The state supreme court noted that the doctrine of forum non conveniens is founded in considerations of fundamental fairness and sensible and effective judicial administration. The doctrine has been recognized by common law, statute or rule of civil procedure in most states. Legal commentators are in general agreement that most states follow the federal forum non conveniens test. See Davies, Time to Change the Federal Forum Non Conveniens Analysis, 77 Tul. L.Rev. 309, 315 (2002) (thirty states have “effectively identical” analyses to the federal test, and thirteen other states employ a “very similar” test); Robinson & Speck, Access to State Courts in Transnational Personal Injury Cases: Forum Non Conveniens and Antisuit Injunctions, 68 Tex. L.Rev. 937, 950 (1990) (thirty-two states recognized “something very closely resembling” the federal doctrine, and four other states indicated they would follow the federal doctrine).
The first prong of the forum non conveniens analysis requires a determination of the existence of an available and adequate alternative forum. Second, the court must determine the inconvenience of continuing in the plaintiff’s chosen forum by weighing private- and public-interest factors. The private interests of the litigants include the following factors: relative ease of access to sources of proof; availability of compulsory process for attendance of unwilling, and the cost of obtaining attendance of willing, witnesses; possibility of view of premises, if view would be appropriate to the action; and all other practical problems that make trial of a case easy, expeditious and inexpensive. (Citing Gulf Oil Corp., 330 U.S. at 508.)
Other factors that may be relevant to the private-interest assessment include the enforceability of a judgment in the alternative forum, and the advantages and obstacles to a fair trial.
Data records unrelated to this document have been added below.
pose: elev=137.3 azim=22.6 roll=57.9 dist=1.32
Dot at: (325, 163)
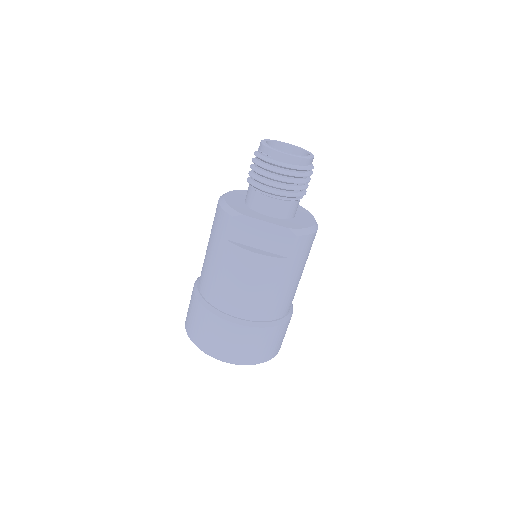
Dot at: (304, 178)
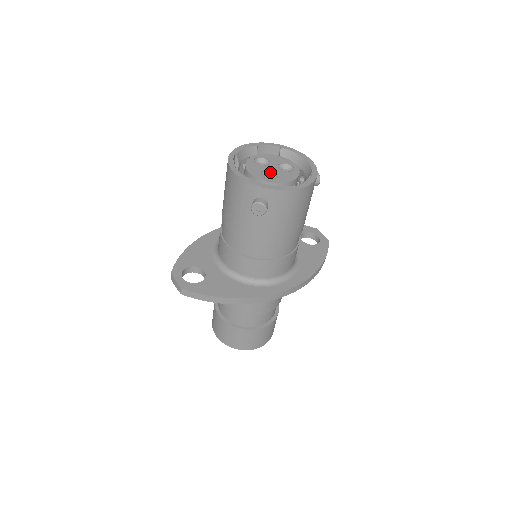
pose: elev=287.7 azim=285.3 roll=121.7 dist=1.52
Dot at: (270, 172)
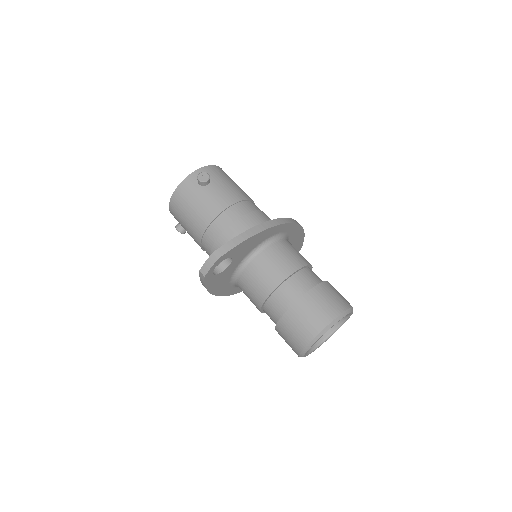
Dot at: occluded
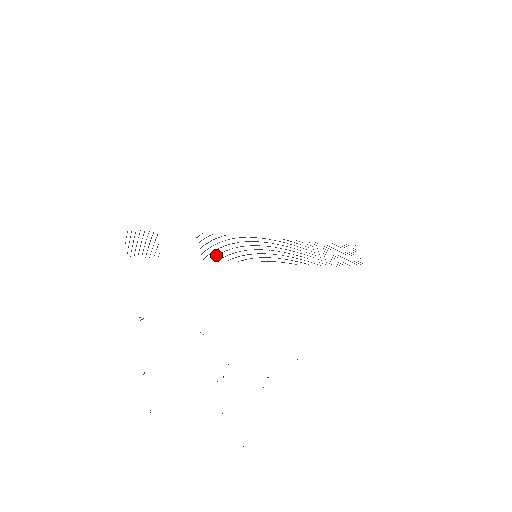
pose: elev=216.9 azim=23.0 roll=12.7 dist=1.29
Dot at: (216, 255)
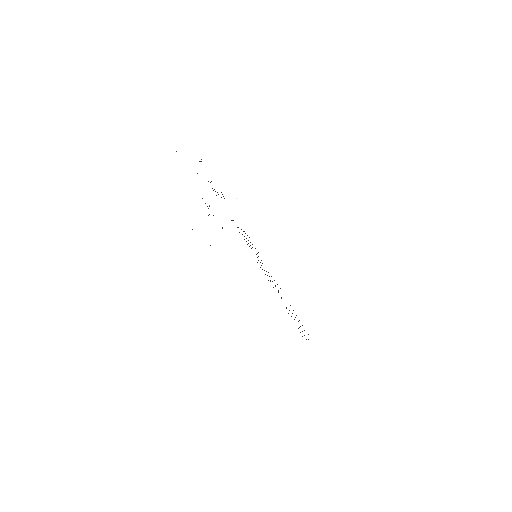
Dot at: occluded
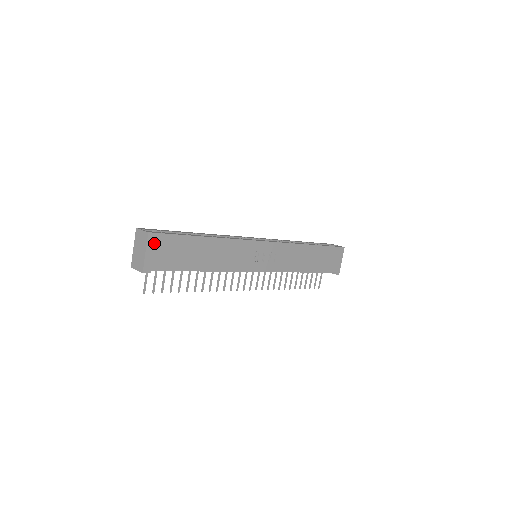
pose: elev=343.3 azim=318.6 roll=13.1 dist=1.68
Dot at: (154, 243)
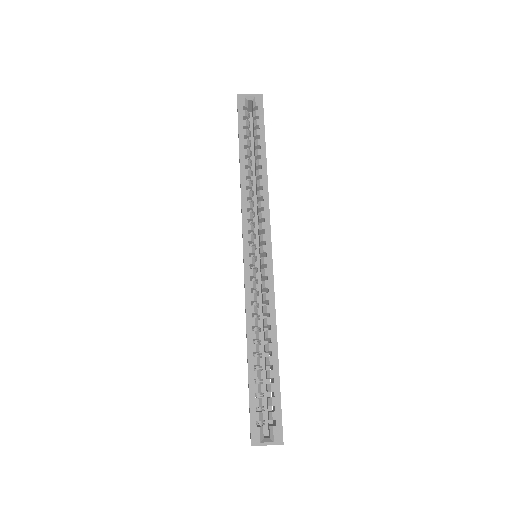
Dot at: occluded
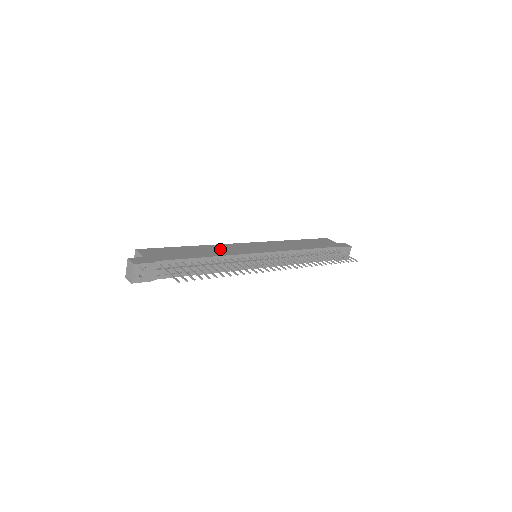
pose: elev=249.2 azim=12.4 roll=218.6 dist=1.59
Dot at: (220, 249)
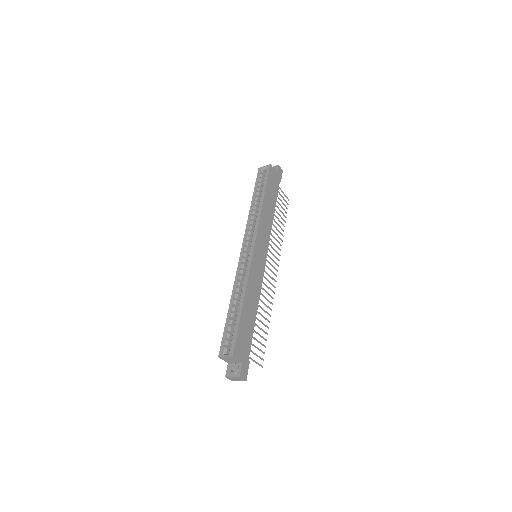
Dot at: (254, 287)
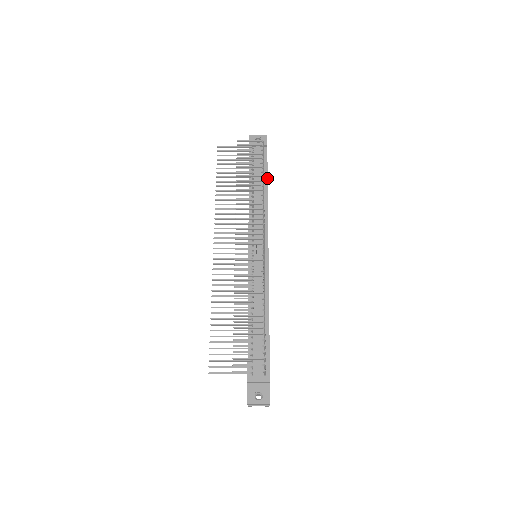
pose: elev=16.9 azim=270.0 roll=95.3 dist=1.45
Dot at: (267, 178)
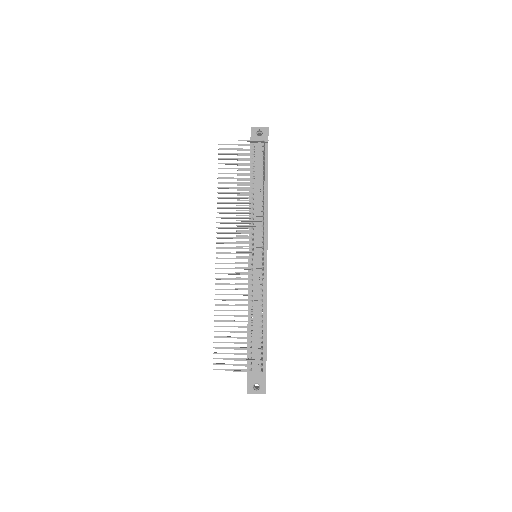
Dot at: (267, 178)
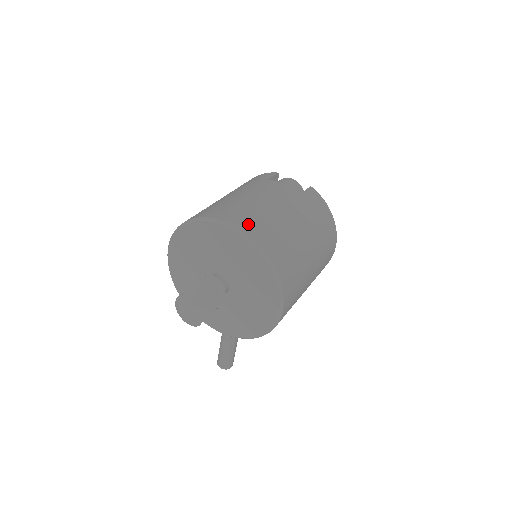
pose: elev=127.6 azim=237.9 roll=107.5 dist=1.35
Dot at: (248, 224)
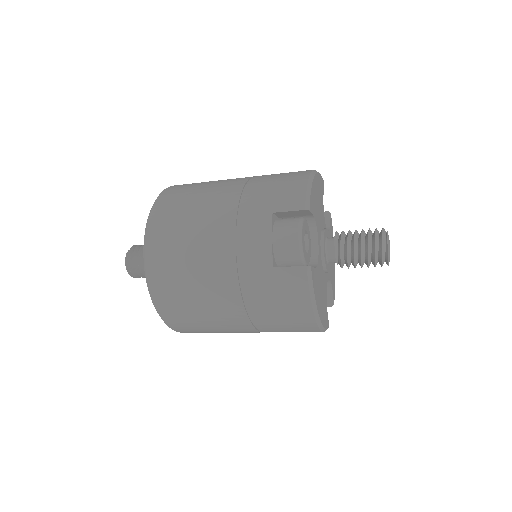
Dot at: (158, 261)
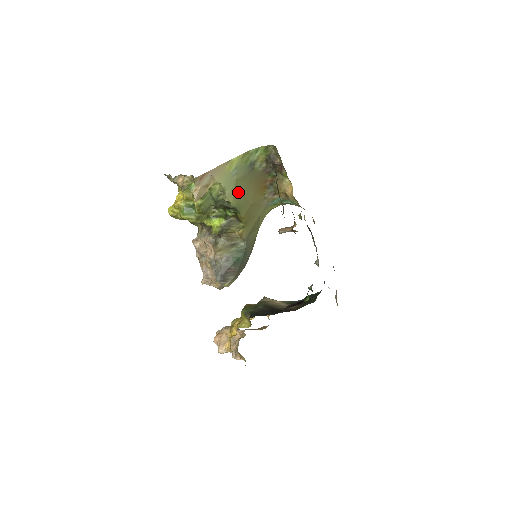
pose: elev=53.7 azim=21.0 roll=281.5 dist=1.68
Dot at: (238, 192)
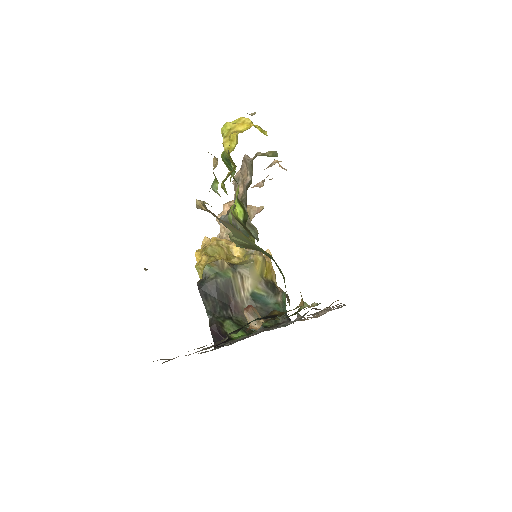
Dot at: occluded
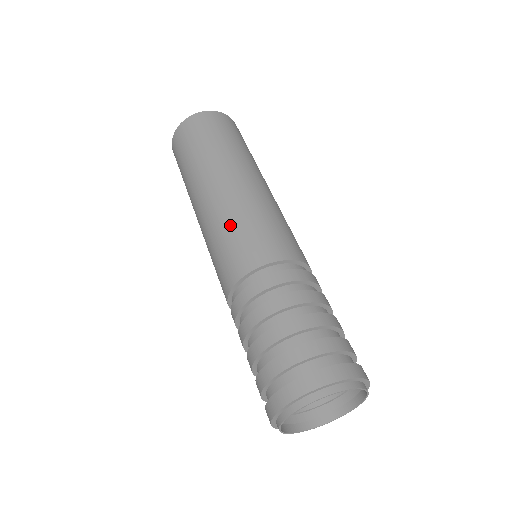
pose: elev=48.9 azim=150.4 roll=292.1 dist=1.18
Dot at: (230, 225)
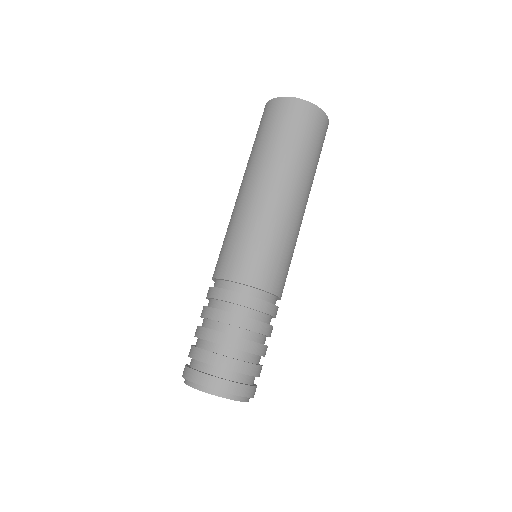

A plaintiff may not, by choice of an inconvenient forum, vex, harass, or oppress the defendant by inflicting upon him expense or trouble not necessary to his own right to pursue his remedy. The private interest of a plaintiff should be afforded more weight when the forum choice appears to be based on legally valid reasons such as convenience and expense. Conversely, the private interest of a defendant should be afforded more weight when a plaintiff’s choice of forum seems motivated by forum-shopping objectives such as tactical attempts to harness more favorable laws and damages remedies, taking advantage of jurisdictions with generous jury verdicts, or causing inconvenience and expense to a defendant.
Public interest factors include administrative difficulties for courts, that jury duty is a burden that ought not be imposed upon the people of a community which has no relation to the litigation; the local interest in having localized controversies decided at home; and the court in some other forum dealing with problems in conflicts of laws, and in law foreign to itself.
Application of the New Test
Applied here, the court noted that differences in discovery standards are not enough to establish the inadequacy of the forum. Although damages may be smaller in Canada, it was important that neither plaintiffs nor defendants in the underlying cases were residents of Rhode Island or domiciled there. Much of the evidence necessarily is in Canada; the injuries and treatment alleged occurred in Canada, where plaintiffs are residents. No witnesses, workplace sites, or any other relevant evidence appear to be situated in the state. Access to proof is clearly less convenient. Only Canadian courts have the legal power to compel the testimony of Canadian potential witnesses who are not under the control of any party. Furthermore, the likelihood that Canadian law would apply in these cases would place additional burdens upon the state court. Accordingly the foreign claims were dismissed.